On the deadline day given by the Western Cape High Court to the Department of Rural Development and Land Reform to submit its plan to speed up the restitution process, acting deputy director Pule Sekwana submitted an affidavit citing a number of reasons why they could not comply with the court’s order, including financial struggles.
Yesterday former residents attended a meeting hosted by the working committee to decide on the way forward.
Committee chairperson Shahied Ajam said they were working with investors to get claimants back into the area.
Their lawyers were also working on challenging Sekwana’s affidavit.
“We have a plan to get things moving. The department has insulted the people and the court by not presenting the plan,” Ajam said.
In November last year Western Cape High Court Judge Jody Kollapen ordered the restitution plan to include a conceptual layout for the redevelopment of District Six; funding details and budgets; time frames for the plan’s implementation; and a methodology that would be applied in allocating residential units.
But Sekwana said: “The concerns and challenges faced by the minister and the officials, impacting the finalisation of the plan, are in relation to the affordability of the redevelopment, taking into consideration the preferences and needs of the community, the Heritage status, along with the on-site state of the land. All of these factors act as cost drivers to achieving the redevelopment.”
Ajam said the claimants’ hopes and dreams had been dashed by the department. He said the non-compliance with the court order was also in violation of the department’s constitutional obligations.

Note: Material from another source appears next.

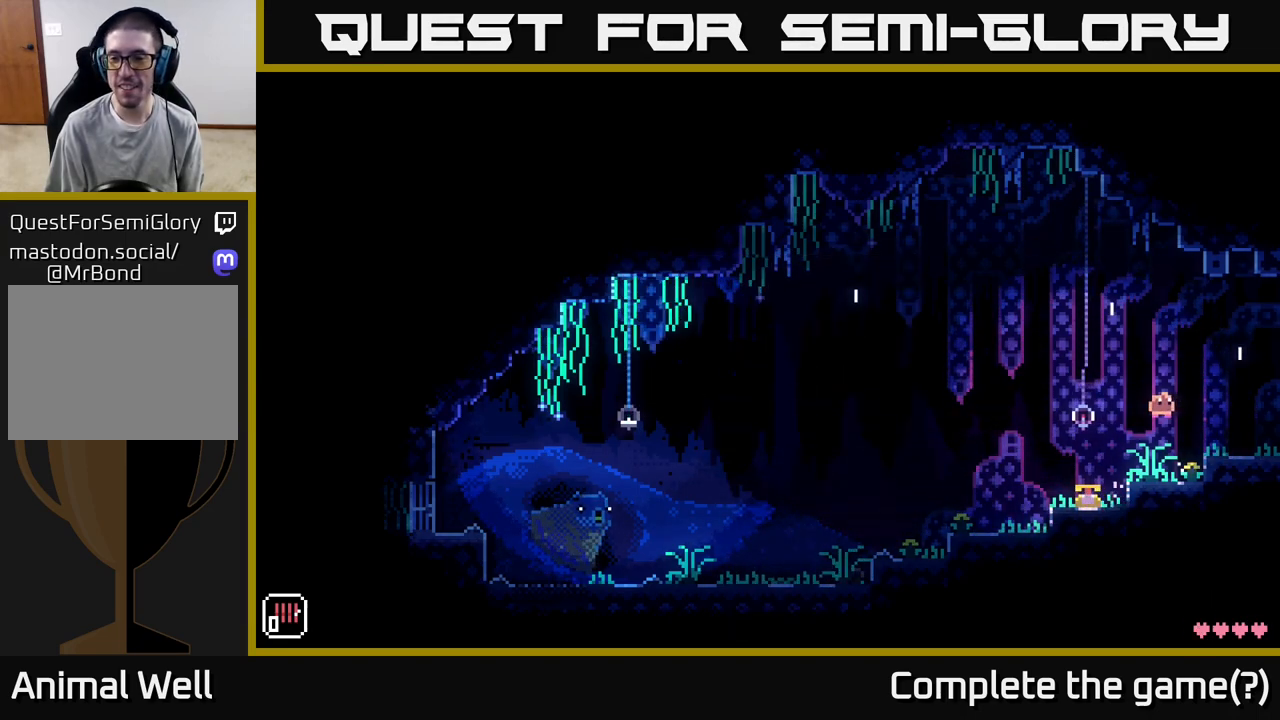
{"buttons": [], "left_stick": "right", "right_stick": "center", "events": [[200, "A", "up"]]}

“What was delivered to the court was a poor excuse for non-delivery. All the government could offer as an explanation for their failure to deliver the much-anticipated conceptual plan was the holiday breaks in mid-December 2018 and mid-January 2019. This is intolerable. The truth of the matter is that the government had many years to prepare their plans, because restitution and return to the land has been a burning issue for years,” Ajam said.
According to advocate Geoff Budlender, who took on the case on behalf of the claimants, 89% of District Six claimants, or 1078 people, have still not received a home 20 years after the restitution process started.
He argued that at the pace the government was working, it would take about 80 years to provide houses for the claimants.